Well, we can celebrate because we’re here, still, four issues in. And we celebrate because loss can coexist with joy. When we lose, we always gain. We gain new perspectives, new possibilities—we’re freed from the constraints of the thing we lost. And regardless, when we lose, we are affirmed. We’re still here talking about it, remembering it. We find ourselves.

We publish a blend of experienced and emerging writers at lostmag.com. Tonight, you’ll be hearing from a few of them. Tom Bissell will lead off with excerpts from his essay in our first issue, “Veterans,” about Tom and his father visiting Vietnam, where loss is still layered within the experience of war there. Andy Phillips will then read his essay from issue No. 3, about how he nobly lost his library privileges. Dawn Raffel will read her short story from issue No. 3, “The Alternate Palace,” which voices the thoughts a woman has as she’s losing her husband. And Grant McCrea will read his essay from issue No. 2 about losing $18,000 playing poker.

So get a drink, sit back, and enjoy listening to some of what’s had us thinking these past four months.

[at The Half King, 3/20/2006]

3.05.2006

LOST No. 4

Four issues ago, LOST set out to publish writing that articulates loss in its many forms, and we've seen again and again that in losing we always gain (even if, as sometimes happens, all we gain is a new, profound emptiness). But it's also possible, in losing, to gain a richness that we didn’t have before -- to know long-lost parents in new ways; to learn more about our language from one that's dying; to find ourselves, in a difficult new world.

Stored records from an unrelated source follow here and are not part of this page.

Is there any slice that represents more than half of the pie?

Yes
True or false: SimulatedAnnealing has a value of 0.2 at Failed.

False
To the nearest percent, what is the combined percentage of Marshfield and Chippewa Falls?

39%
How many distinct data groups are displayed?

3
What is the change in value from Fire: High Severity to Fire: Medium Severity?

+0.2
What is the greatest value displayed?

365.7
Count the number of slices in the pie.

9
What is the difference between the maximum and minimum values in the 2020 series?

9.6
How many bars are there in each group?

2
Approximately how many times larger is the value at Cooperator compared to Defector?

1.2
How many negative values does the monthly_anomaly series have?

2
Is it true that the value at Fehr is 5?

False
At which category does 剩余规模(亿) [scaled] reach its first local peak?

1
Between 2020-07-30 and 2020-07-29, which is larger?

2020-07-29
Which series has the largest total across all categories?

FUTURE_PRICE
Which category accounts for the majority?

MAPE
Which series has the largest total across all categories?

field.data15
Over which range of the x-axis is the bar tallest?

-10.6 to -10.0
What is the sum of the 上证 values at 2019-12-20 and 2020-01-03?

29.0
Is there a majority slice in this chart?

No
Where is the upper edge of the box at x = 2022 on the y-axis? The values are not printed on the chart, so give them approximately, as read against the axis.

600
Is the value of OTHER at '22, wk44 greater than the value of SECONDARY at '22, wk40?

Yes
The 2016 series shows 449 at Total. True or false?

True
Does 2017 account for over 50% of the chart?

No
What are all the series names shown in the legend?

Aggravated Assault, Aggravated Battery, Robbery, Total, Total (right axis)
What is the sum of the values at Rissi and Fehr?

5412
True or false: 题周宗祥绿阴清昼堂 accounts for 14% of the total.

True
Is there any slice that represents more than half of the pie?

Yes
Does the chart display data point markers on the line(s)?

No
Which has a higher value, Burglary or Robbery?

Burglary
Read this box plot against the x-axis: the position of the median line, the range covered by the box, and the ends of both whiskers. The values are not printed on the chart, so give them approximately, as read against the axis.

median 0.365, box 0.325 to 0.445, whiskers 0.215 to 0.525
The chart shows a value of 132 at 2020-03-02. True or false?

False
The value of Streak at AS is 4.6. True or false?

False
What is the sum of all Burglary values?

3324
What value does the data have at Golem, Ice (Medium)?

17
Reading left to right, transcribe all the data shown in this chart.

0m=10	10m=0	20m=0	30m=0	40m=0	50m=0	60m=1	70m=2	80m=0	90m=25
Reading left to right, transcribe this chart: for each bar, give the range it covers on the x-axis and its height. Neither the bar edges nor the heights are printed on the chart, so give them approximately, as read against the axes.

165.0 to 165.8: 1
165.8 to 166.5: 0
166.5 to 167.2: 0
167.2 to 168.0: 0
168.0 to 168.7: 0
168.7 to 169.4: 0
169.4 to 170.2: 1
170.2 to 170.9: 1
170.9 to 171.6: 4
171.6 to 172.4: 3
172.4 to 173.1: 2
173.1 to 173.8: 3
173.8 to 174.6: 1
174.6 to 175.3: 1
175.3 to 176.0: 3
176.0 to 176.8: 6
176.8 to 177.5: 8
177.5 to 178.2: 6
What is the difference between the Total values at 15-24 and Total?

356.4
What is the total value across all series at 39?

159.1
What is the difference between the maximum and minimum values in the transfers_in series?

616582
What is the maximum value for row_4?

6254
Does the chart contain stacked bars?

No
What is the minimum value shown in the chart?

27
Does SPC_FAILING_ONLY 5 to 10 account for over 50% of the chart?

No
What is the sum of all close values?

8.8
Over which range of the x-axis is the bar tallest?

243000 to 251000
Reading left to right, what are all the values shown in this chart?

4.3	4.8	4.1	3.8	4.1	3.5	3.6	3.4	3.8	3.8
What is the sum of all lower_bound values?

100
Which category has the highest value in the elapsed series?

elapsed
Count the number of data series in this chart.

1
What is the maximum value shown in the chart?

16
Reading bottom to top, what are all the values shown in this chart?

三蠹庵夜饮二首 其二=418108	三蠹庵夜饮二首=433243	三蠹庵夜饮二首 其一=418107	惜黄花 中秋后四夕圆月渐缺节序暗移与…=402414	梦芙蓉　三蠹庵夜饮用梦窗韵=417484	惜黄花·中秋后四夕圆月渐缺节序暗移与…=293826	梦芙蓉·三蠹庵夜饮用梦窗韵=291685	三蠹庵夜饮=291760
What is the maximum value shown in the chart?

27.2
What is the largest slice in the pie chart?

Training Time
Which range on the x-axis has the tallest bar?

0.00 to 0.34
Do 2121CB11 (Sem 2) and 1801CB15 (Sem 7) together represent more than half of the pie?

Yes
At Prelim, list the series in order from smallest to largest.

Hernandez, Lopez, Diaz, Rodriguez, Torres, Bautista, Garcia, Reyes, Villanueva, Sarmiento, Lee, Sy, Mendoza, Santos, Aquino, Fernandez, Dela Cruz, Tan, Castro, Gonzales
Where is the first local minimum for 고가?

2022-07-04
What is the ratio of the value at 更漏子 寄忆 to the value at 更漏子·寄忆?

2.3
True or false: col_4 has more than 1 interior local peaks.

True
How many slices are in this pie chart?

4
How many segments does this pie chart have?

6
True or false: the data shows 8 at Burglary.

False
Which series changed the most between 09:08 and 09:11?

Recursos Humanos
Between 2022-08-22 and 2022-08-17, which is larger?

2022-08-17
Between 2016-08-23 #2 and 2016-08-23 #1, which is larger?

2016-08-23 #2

This issue's no different.

But in some ways, it is. We're announcing a new section, LOST Letters, where we'll publish letters to the editor. We're announcing our first LOST event; see our events page to find out how to find LOST and loss near you. And we're very pleased to announce Peter Orner, our new Guest Fiction Editor, who will curate the fiction section in issue Nos. 4-6, in the wake of a fine job by our first Fiction Editor, Robley Wilson.

We lose, we gain. Thanks for getting lost with us.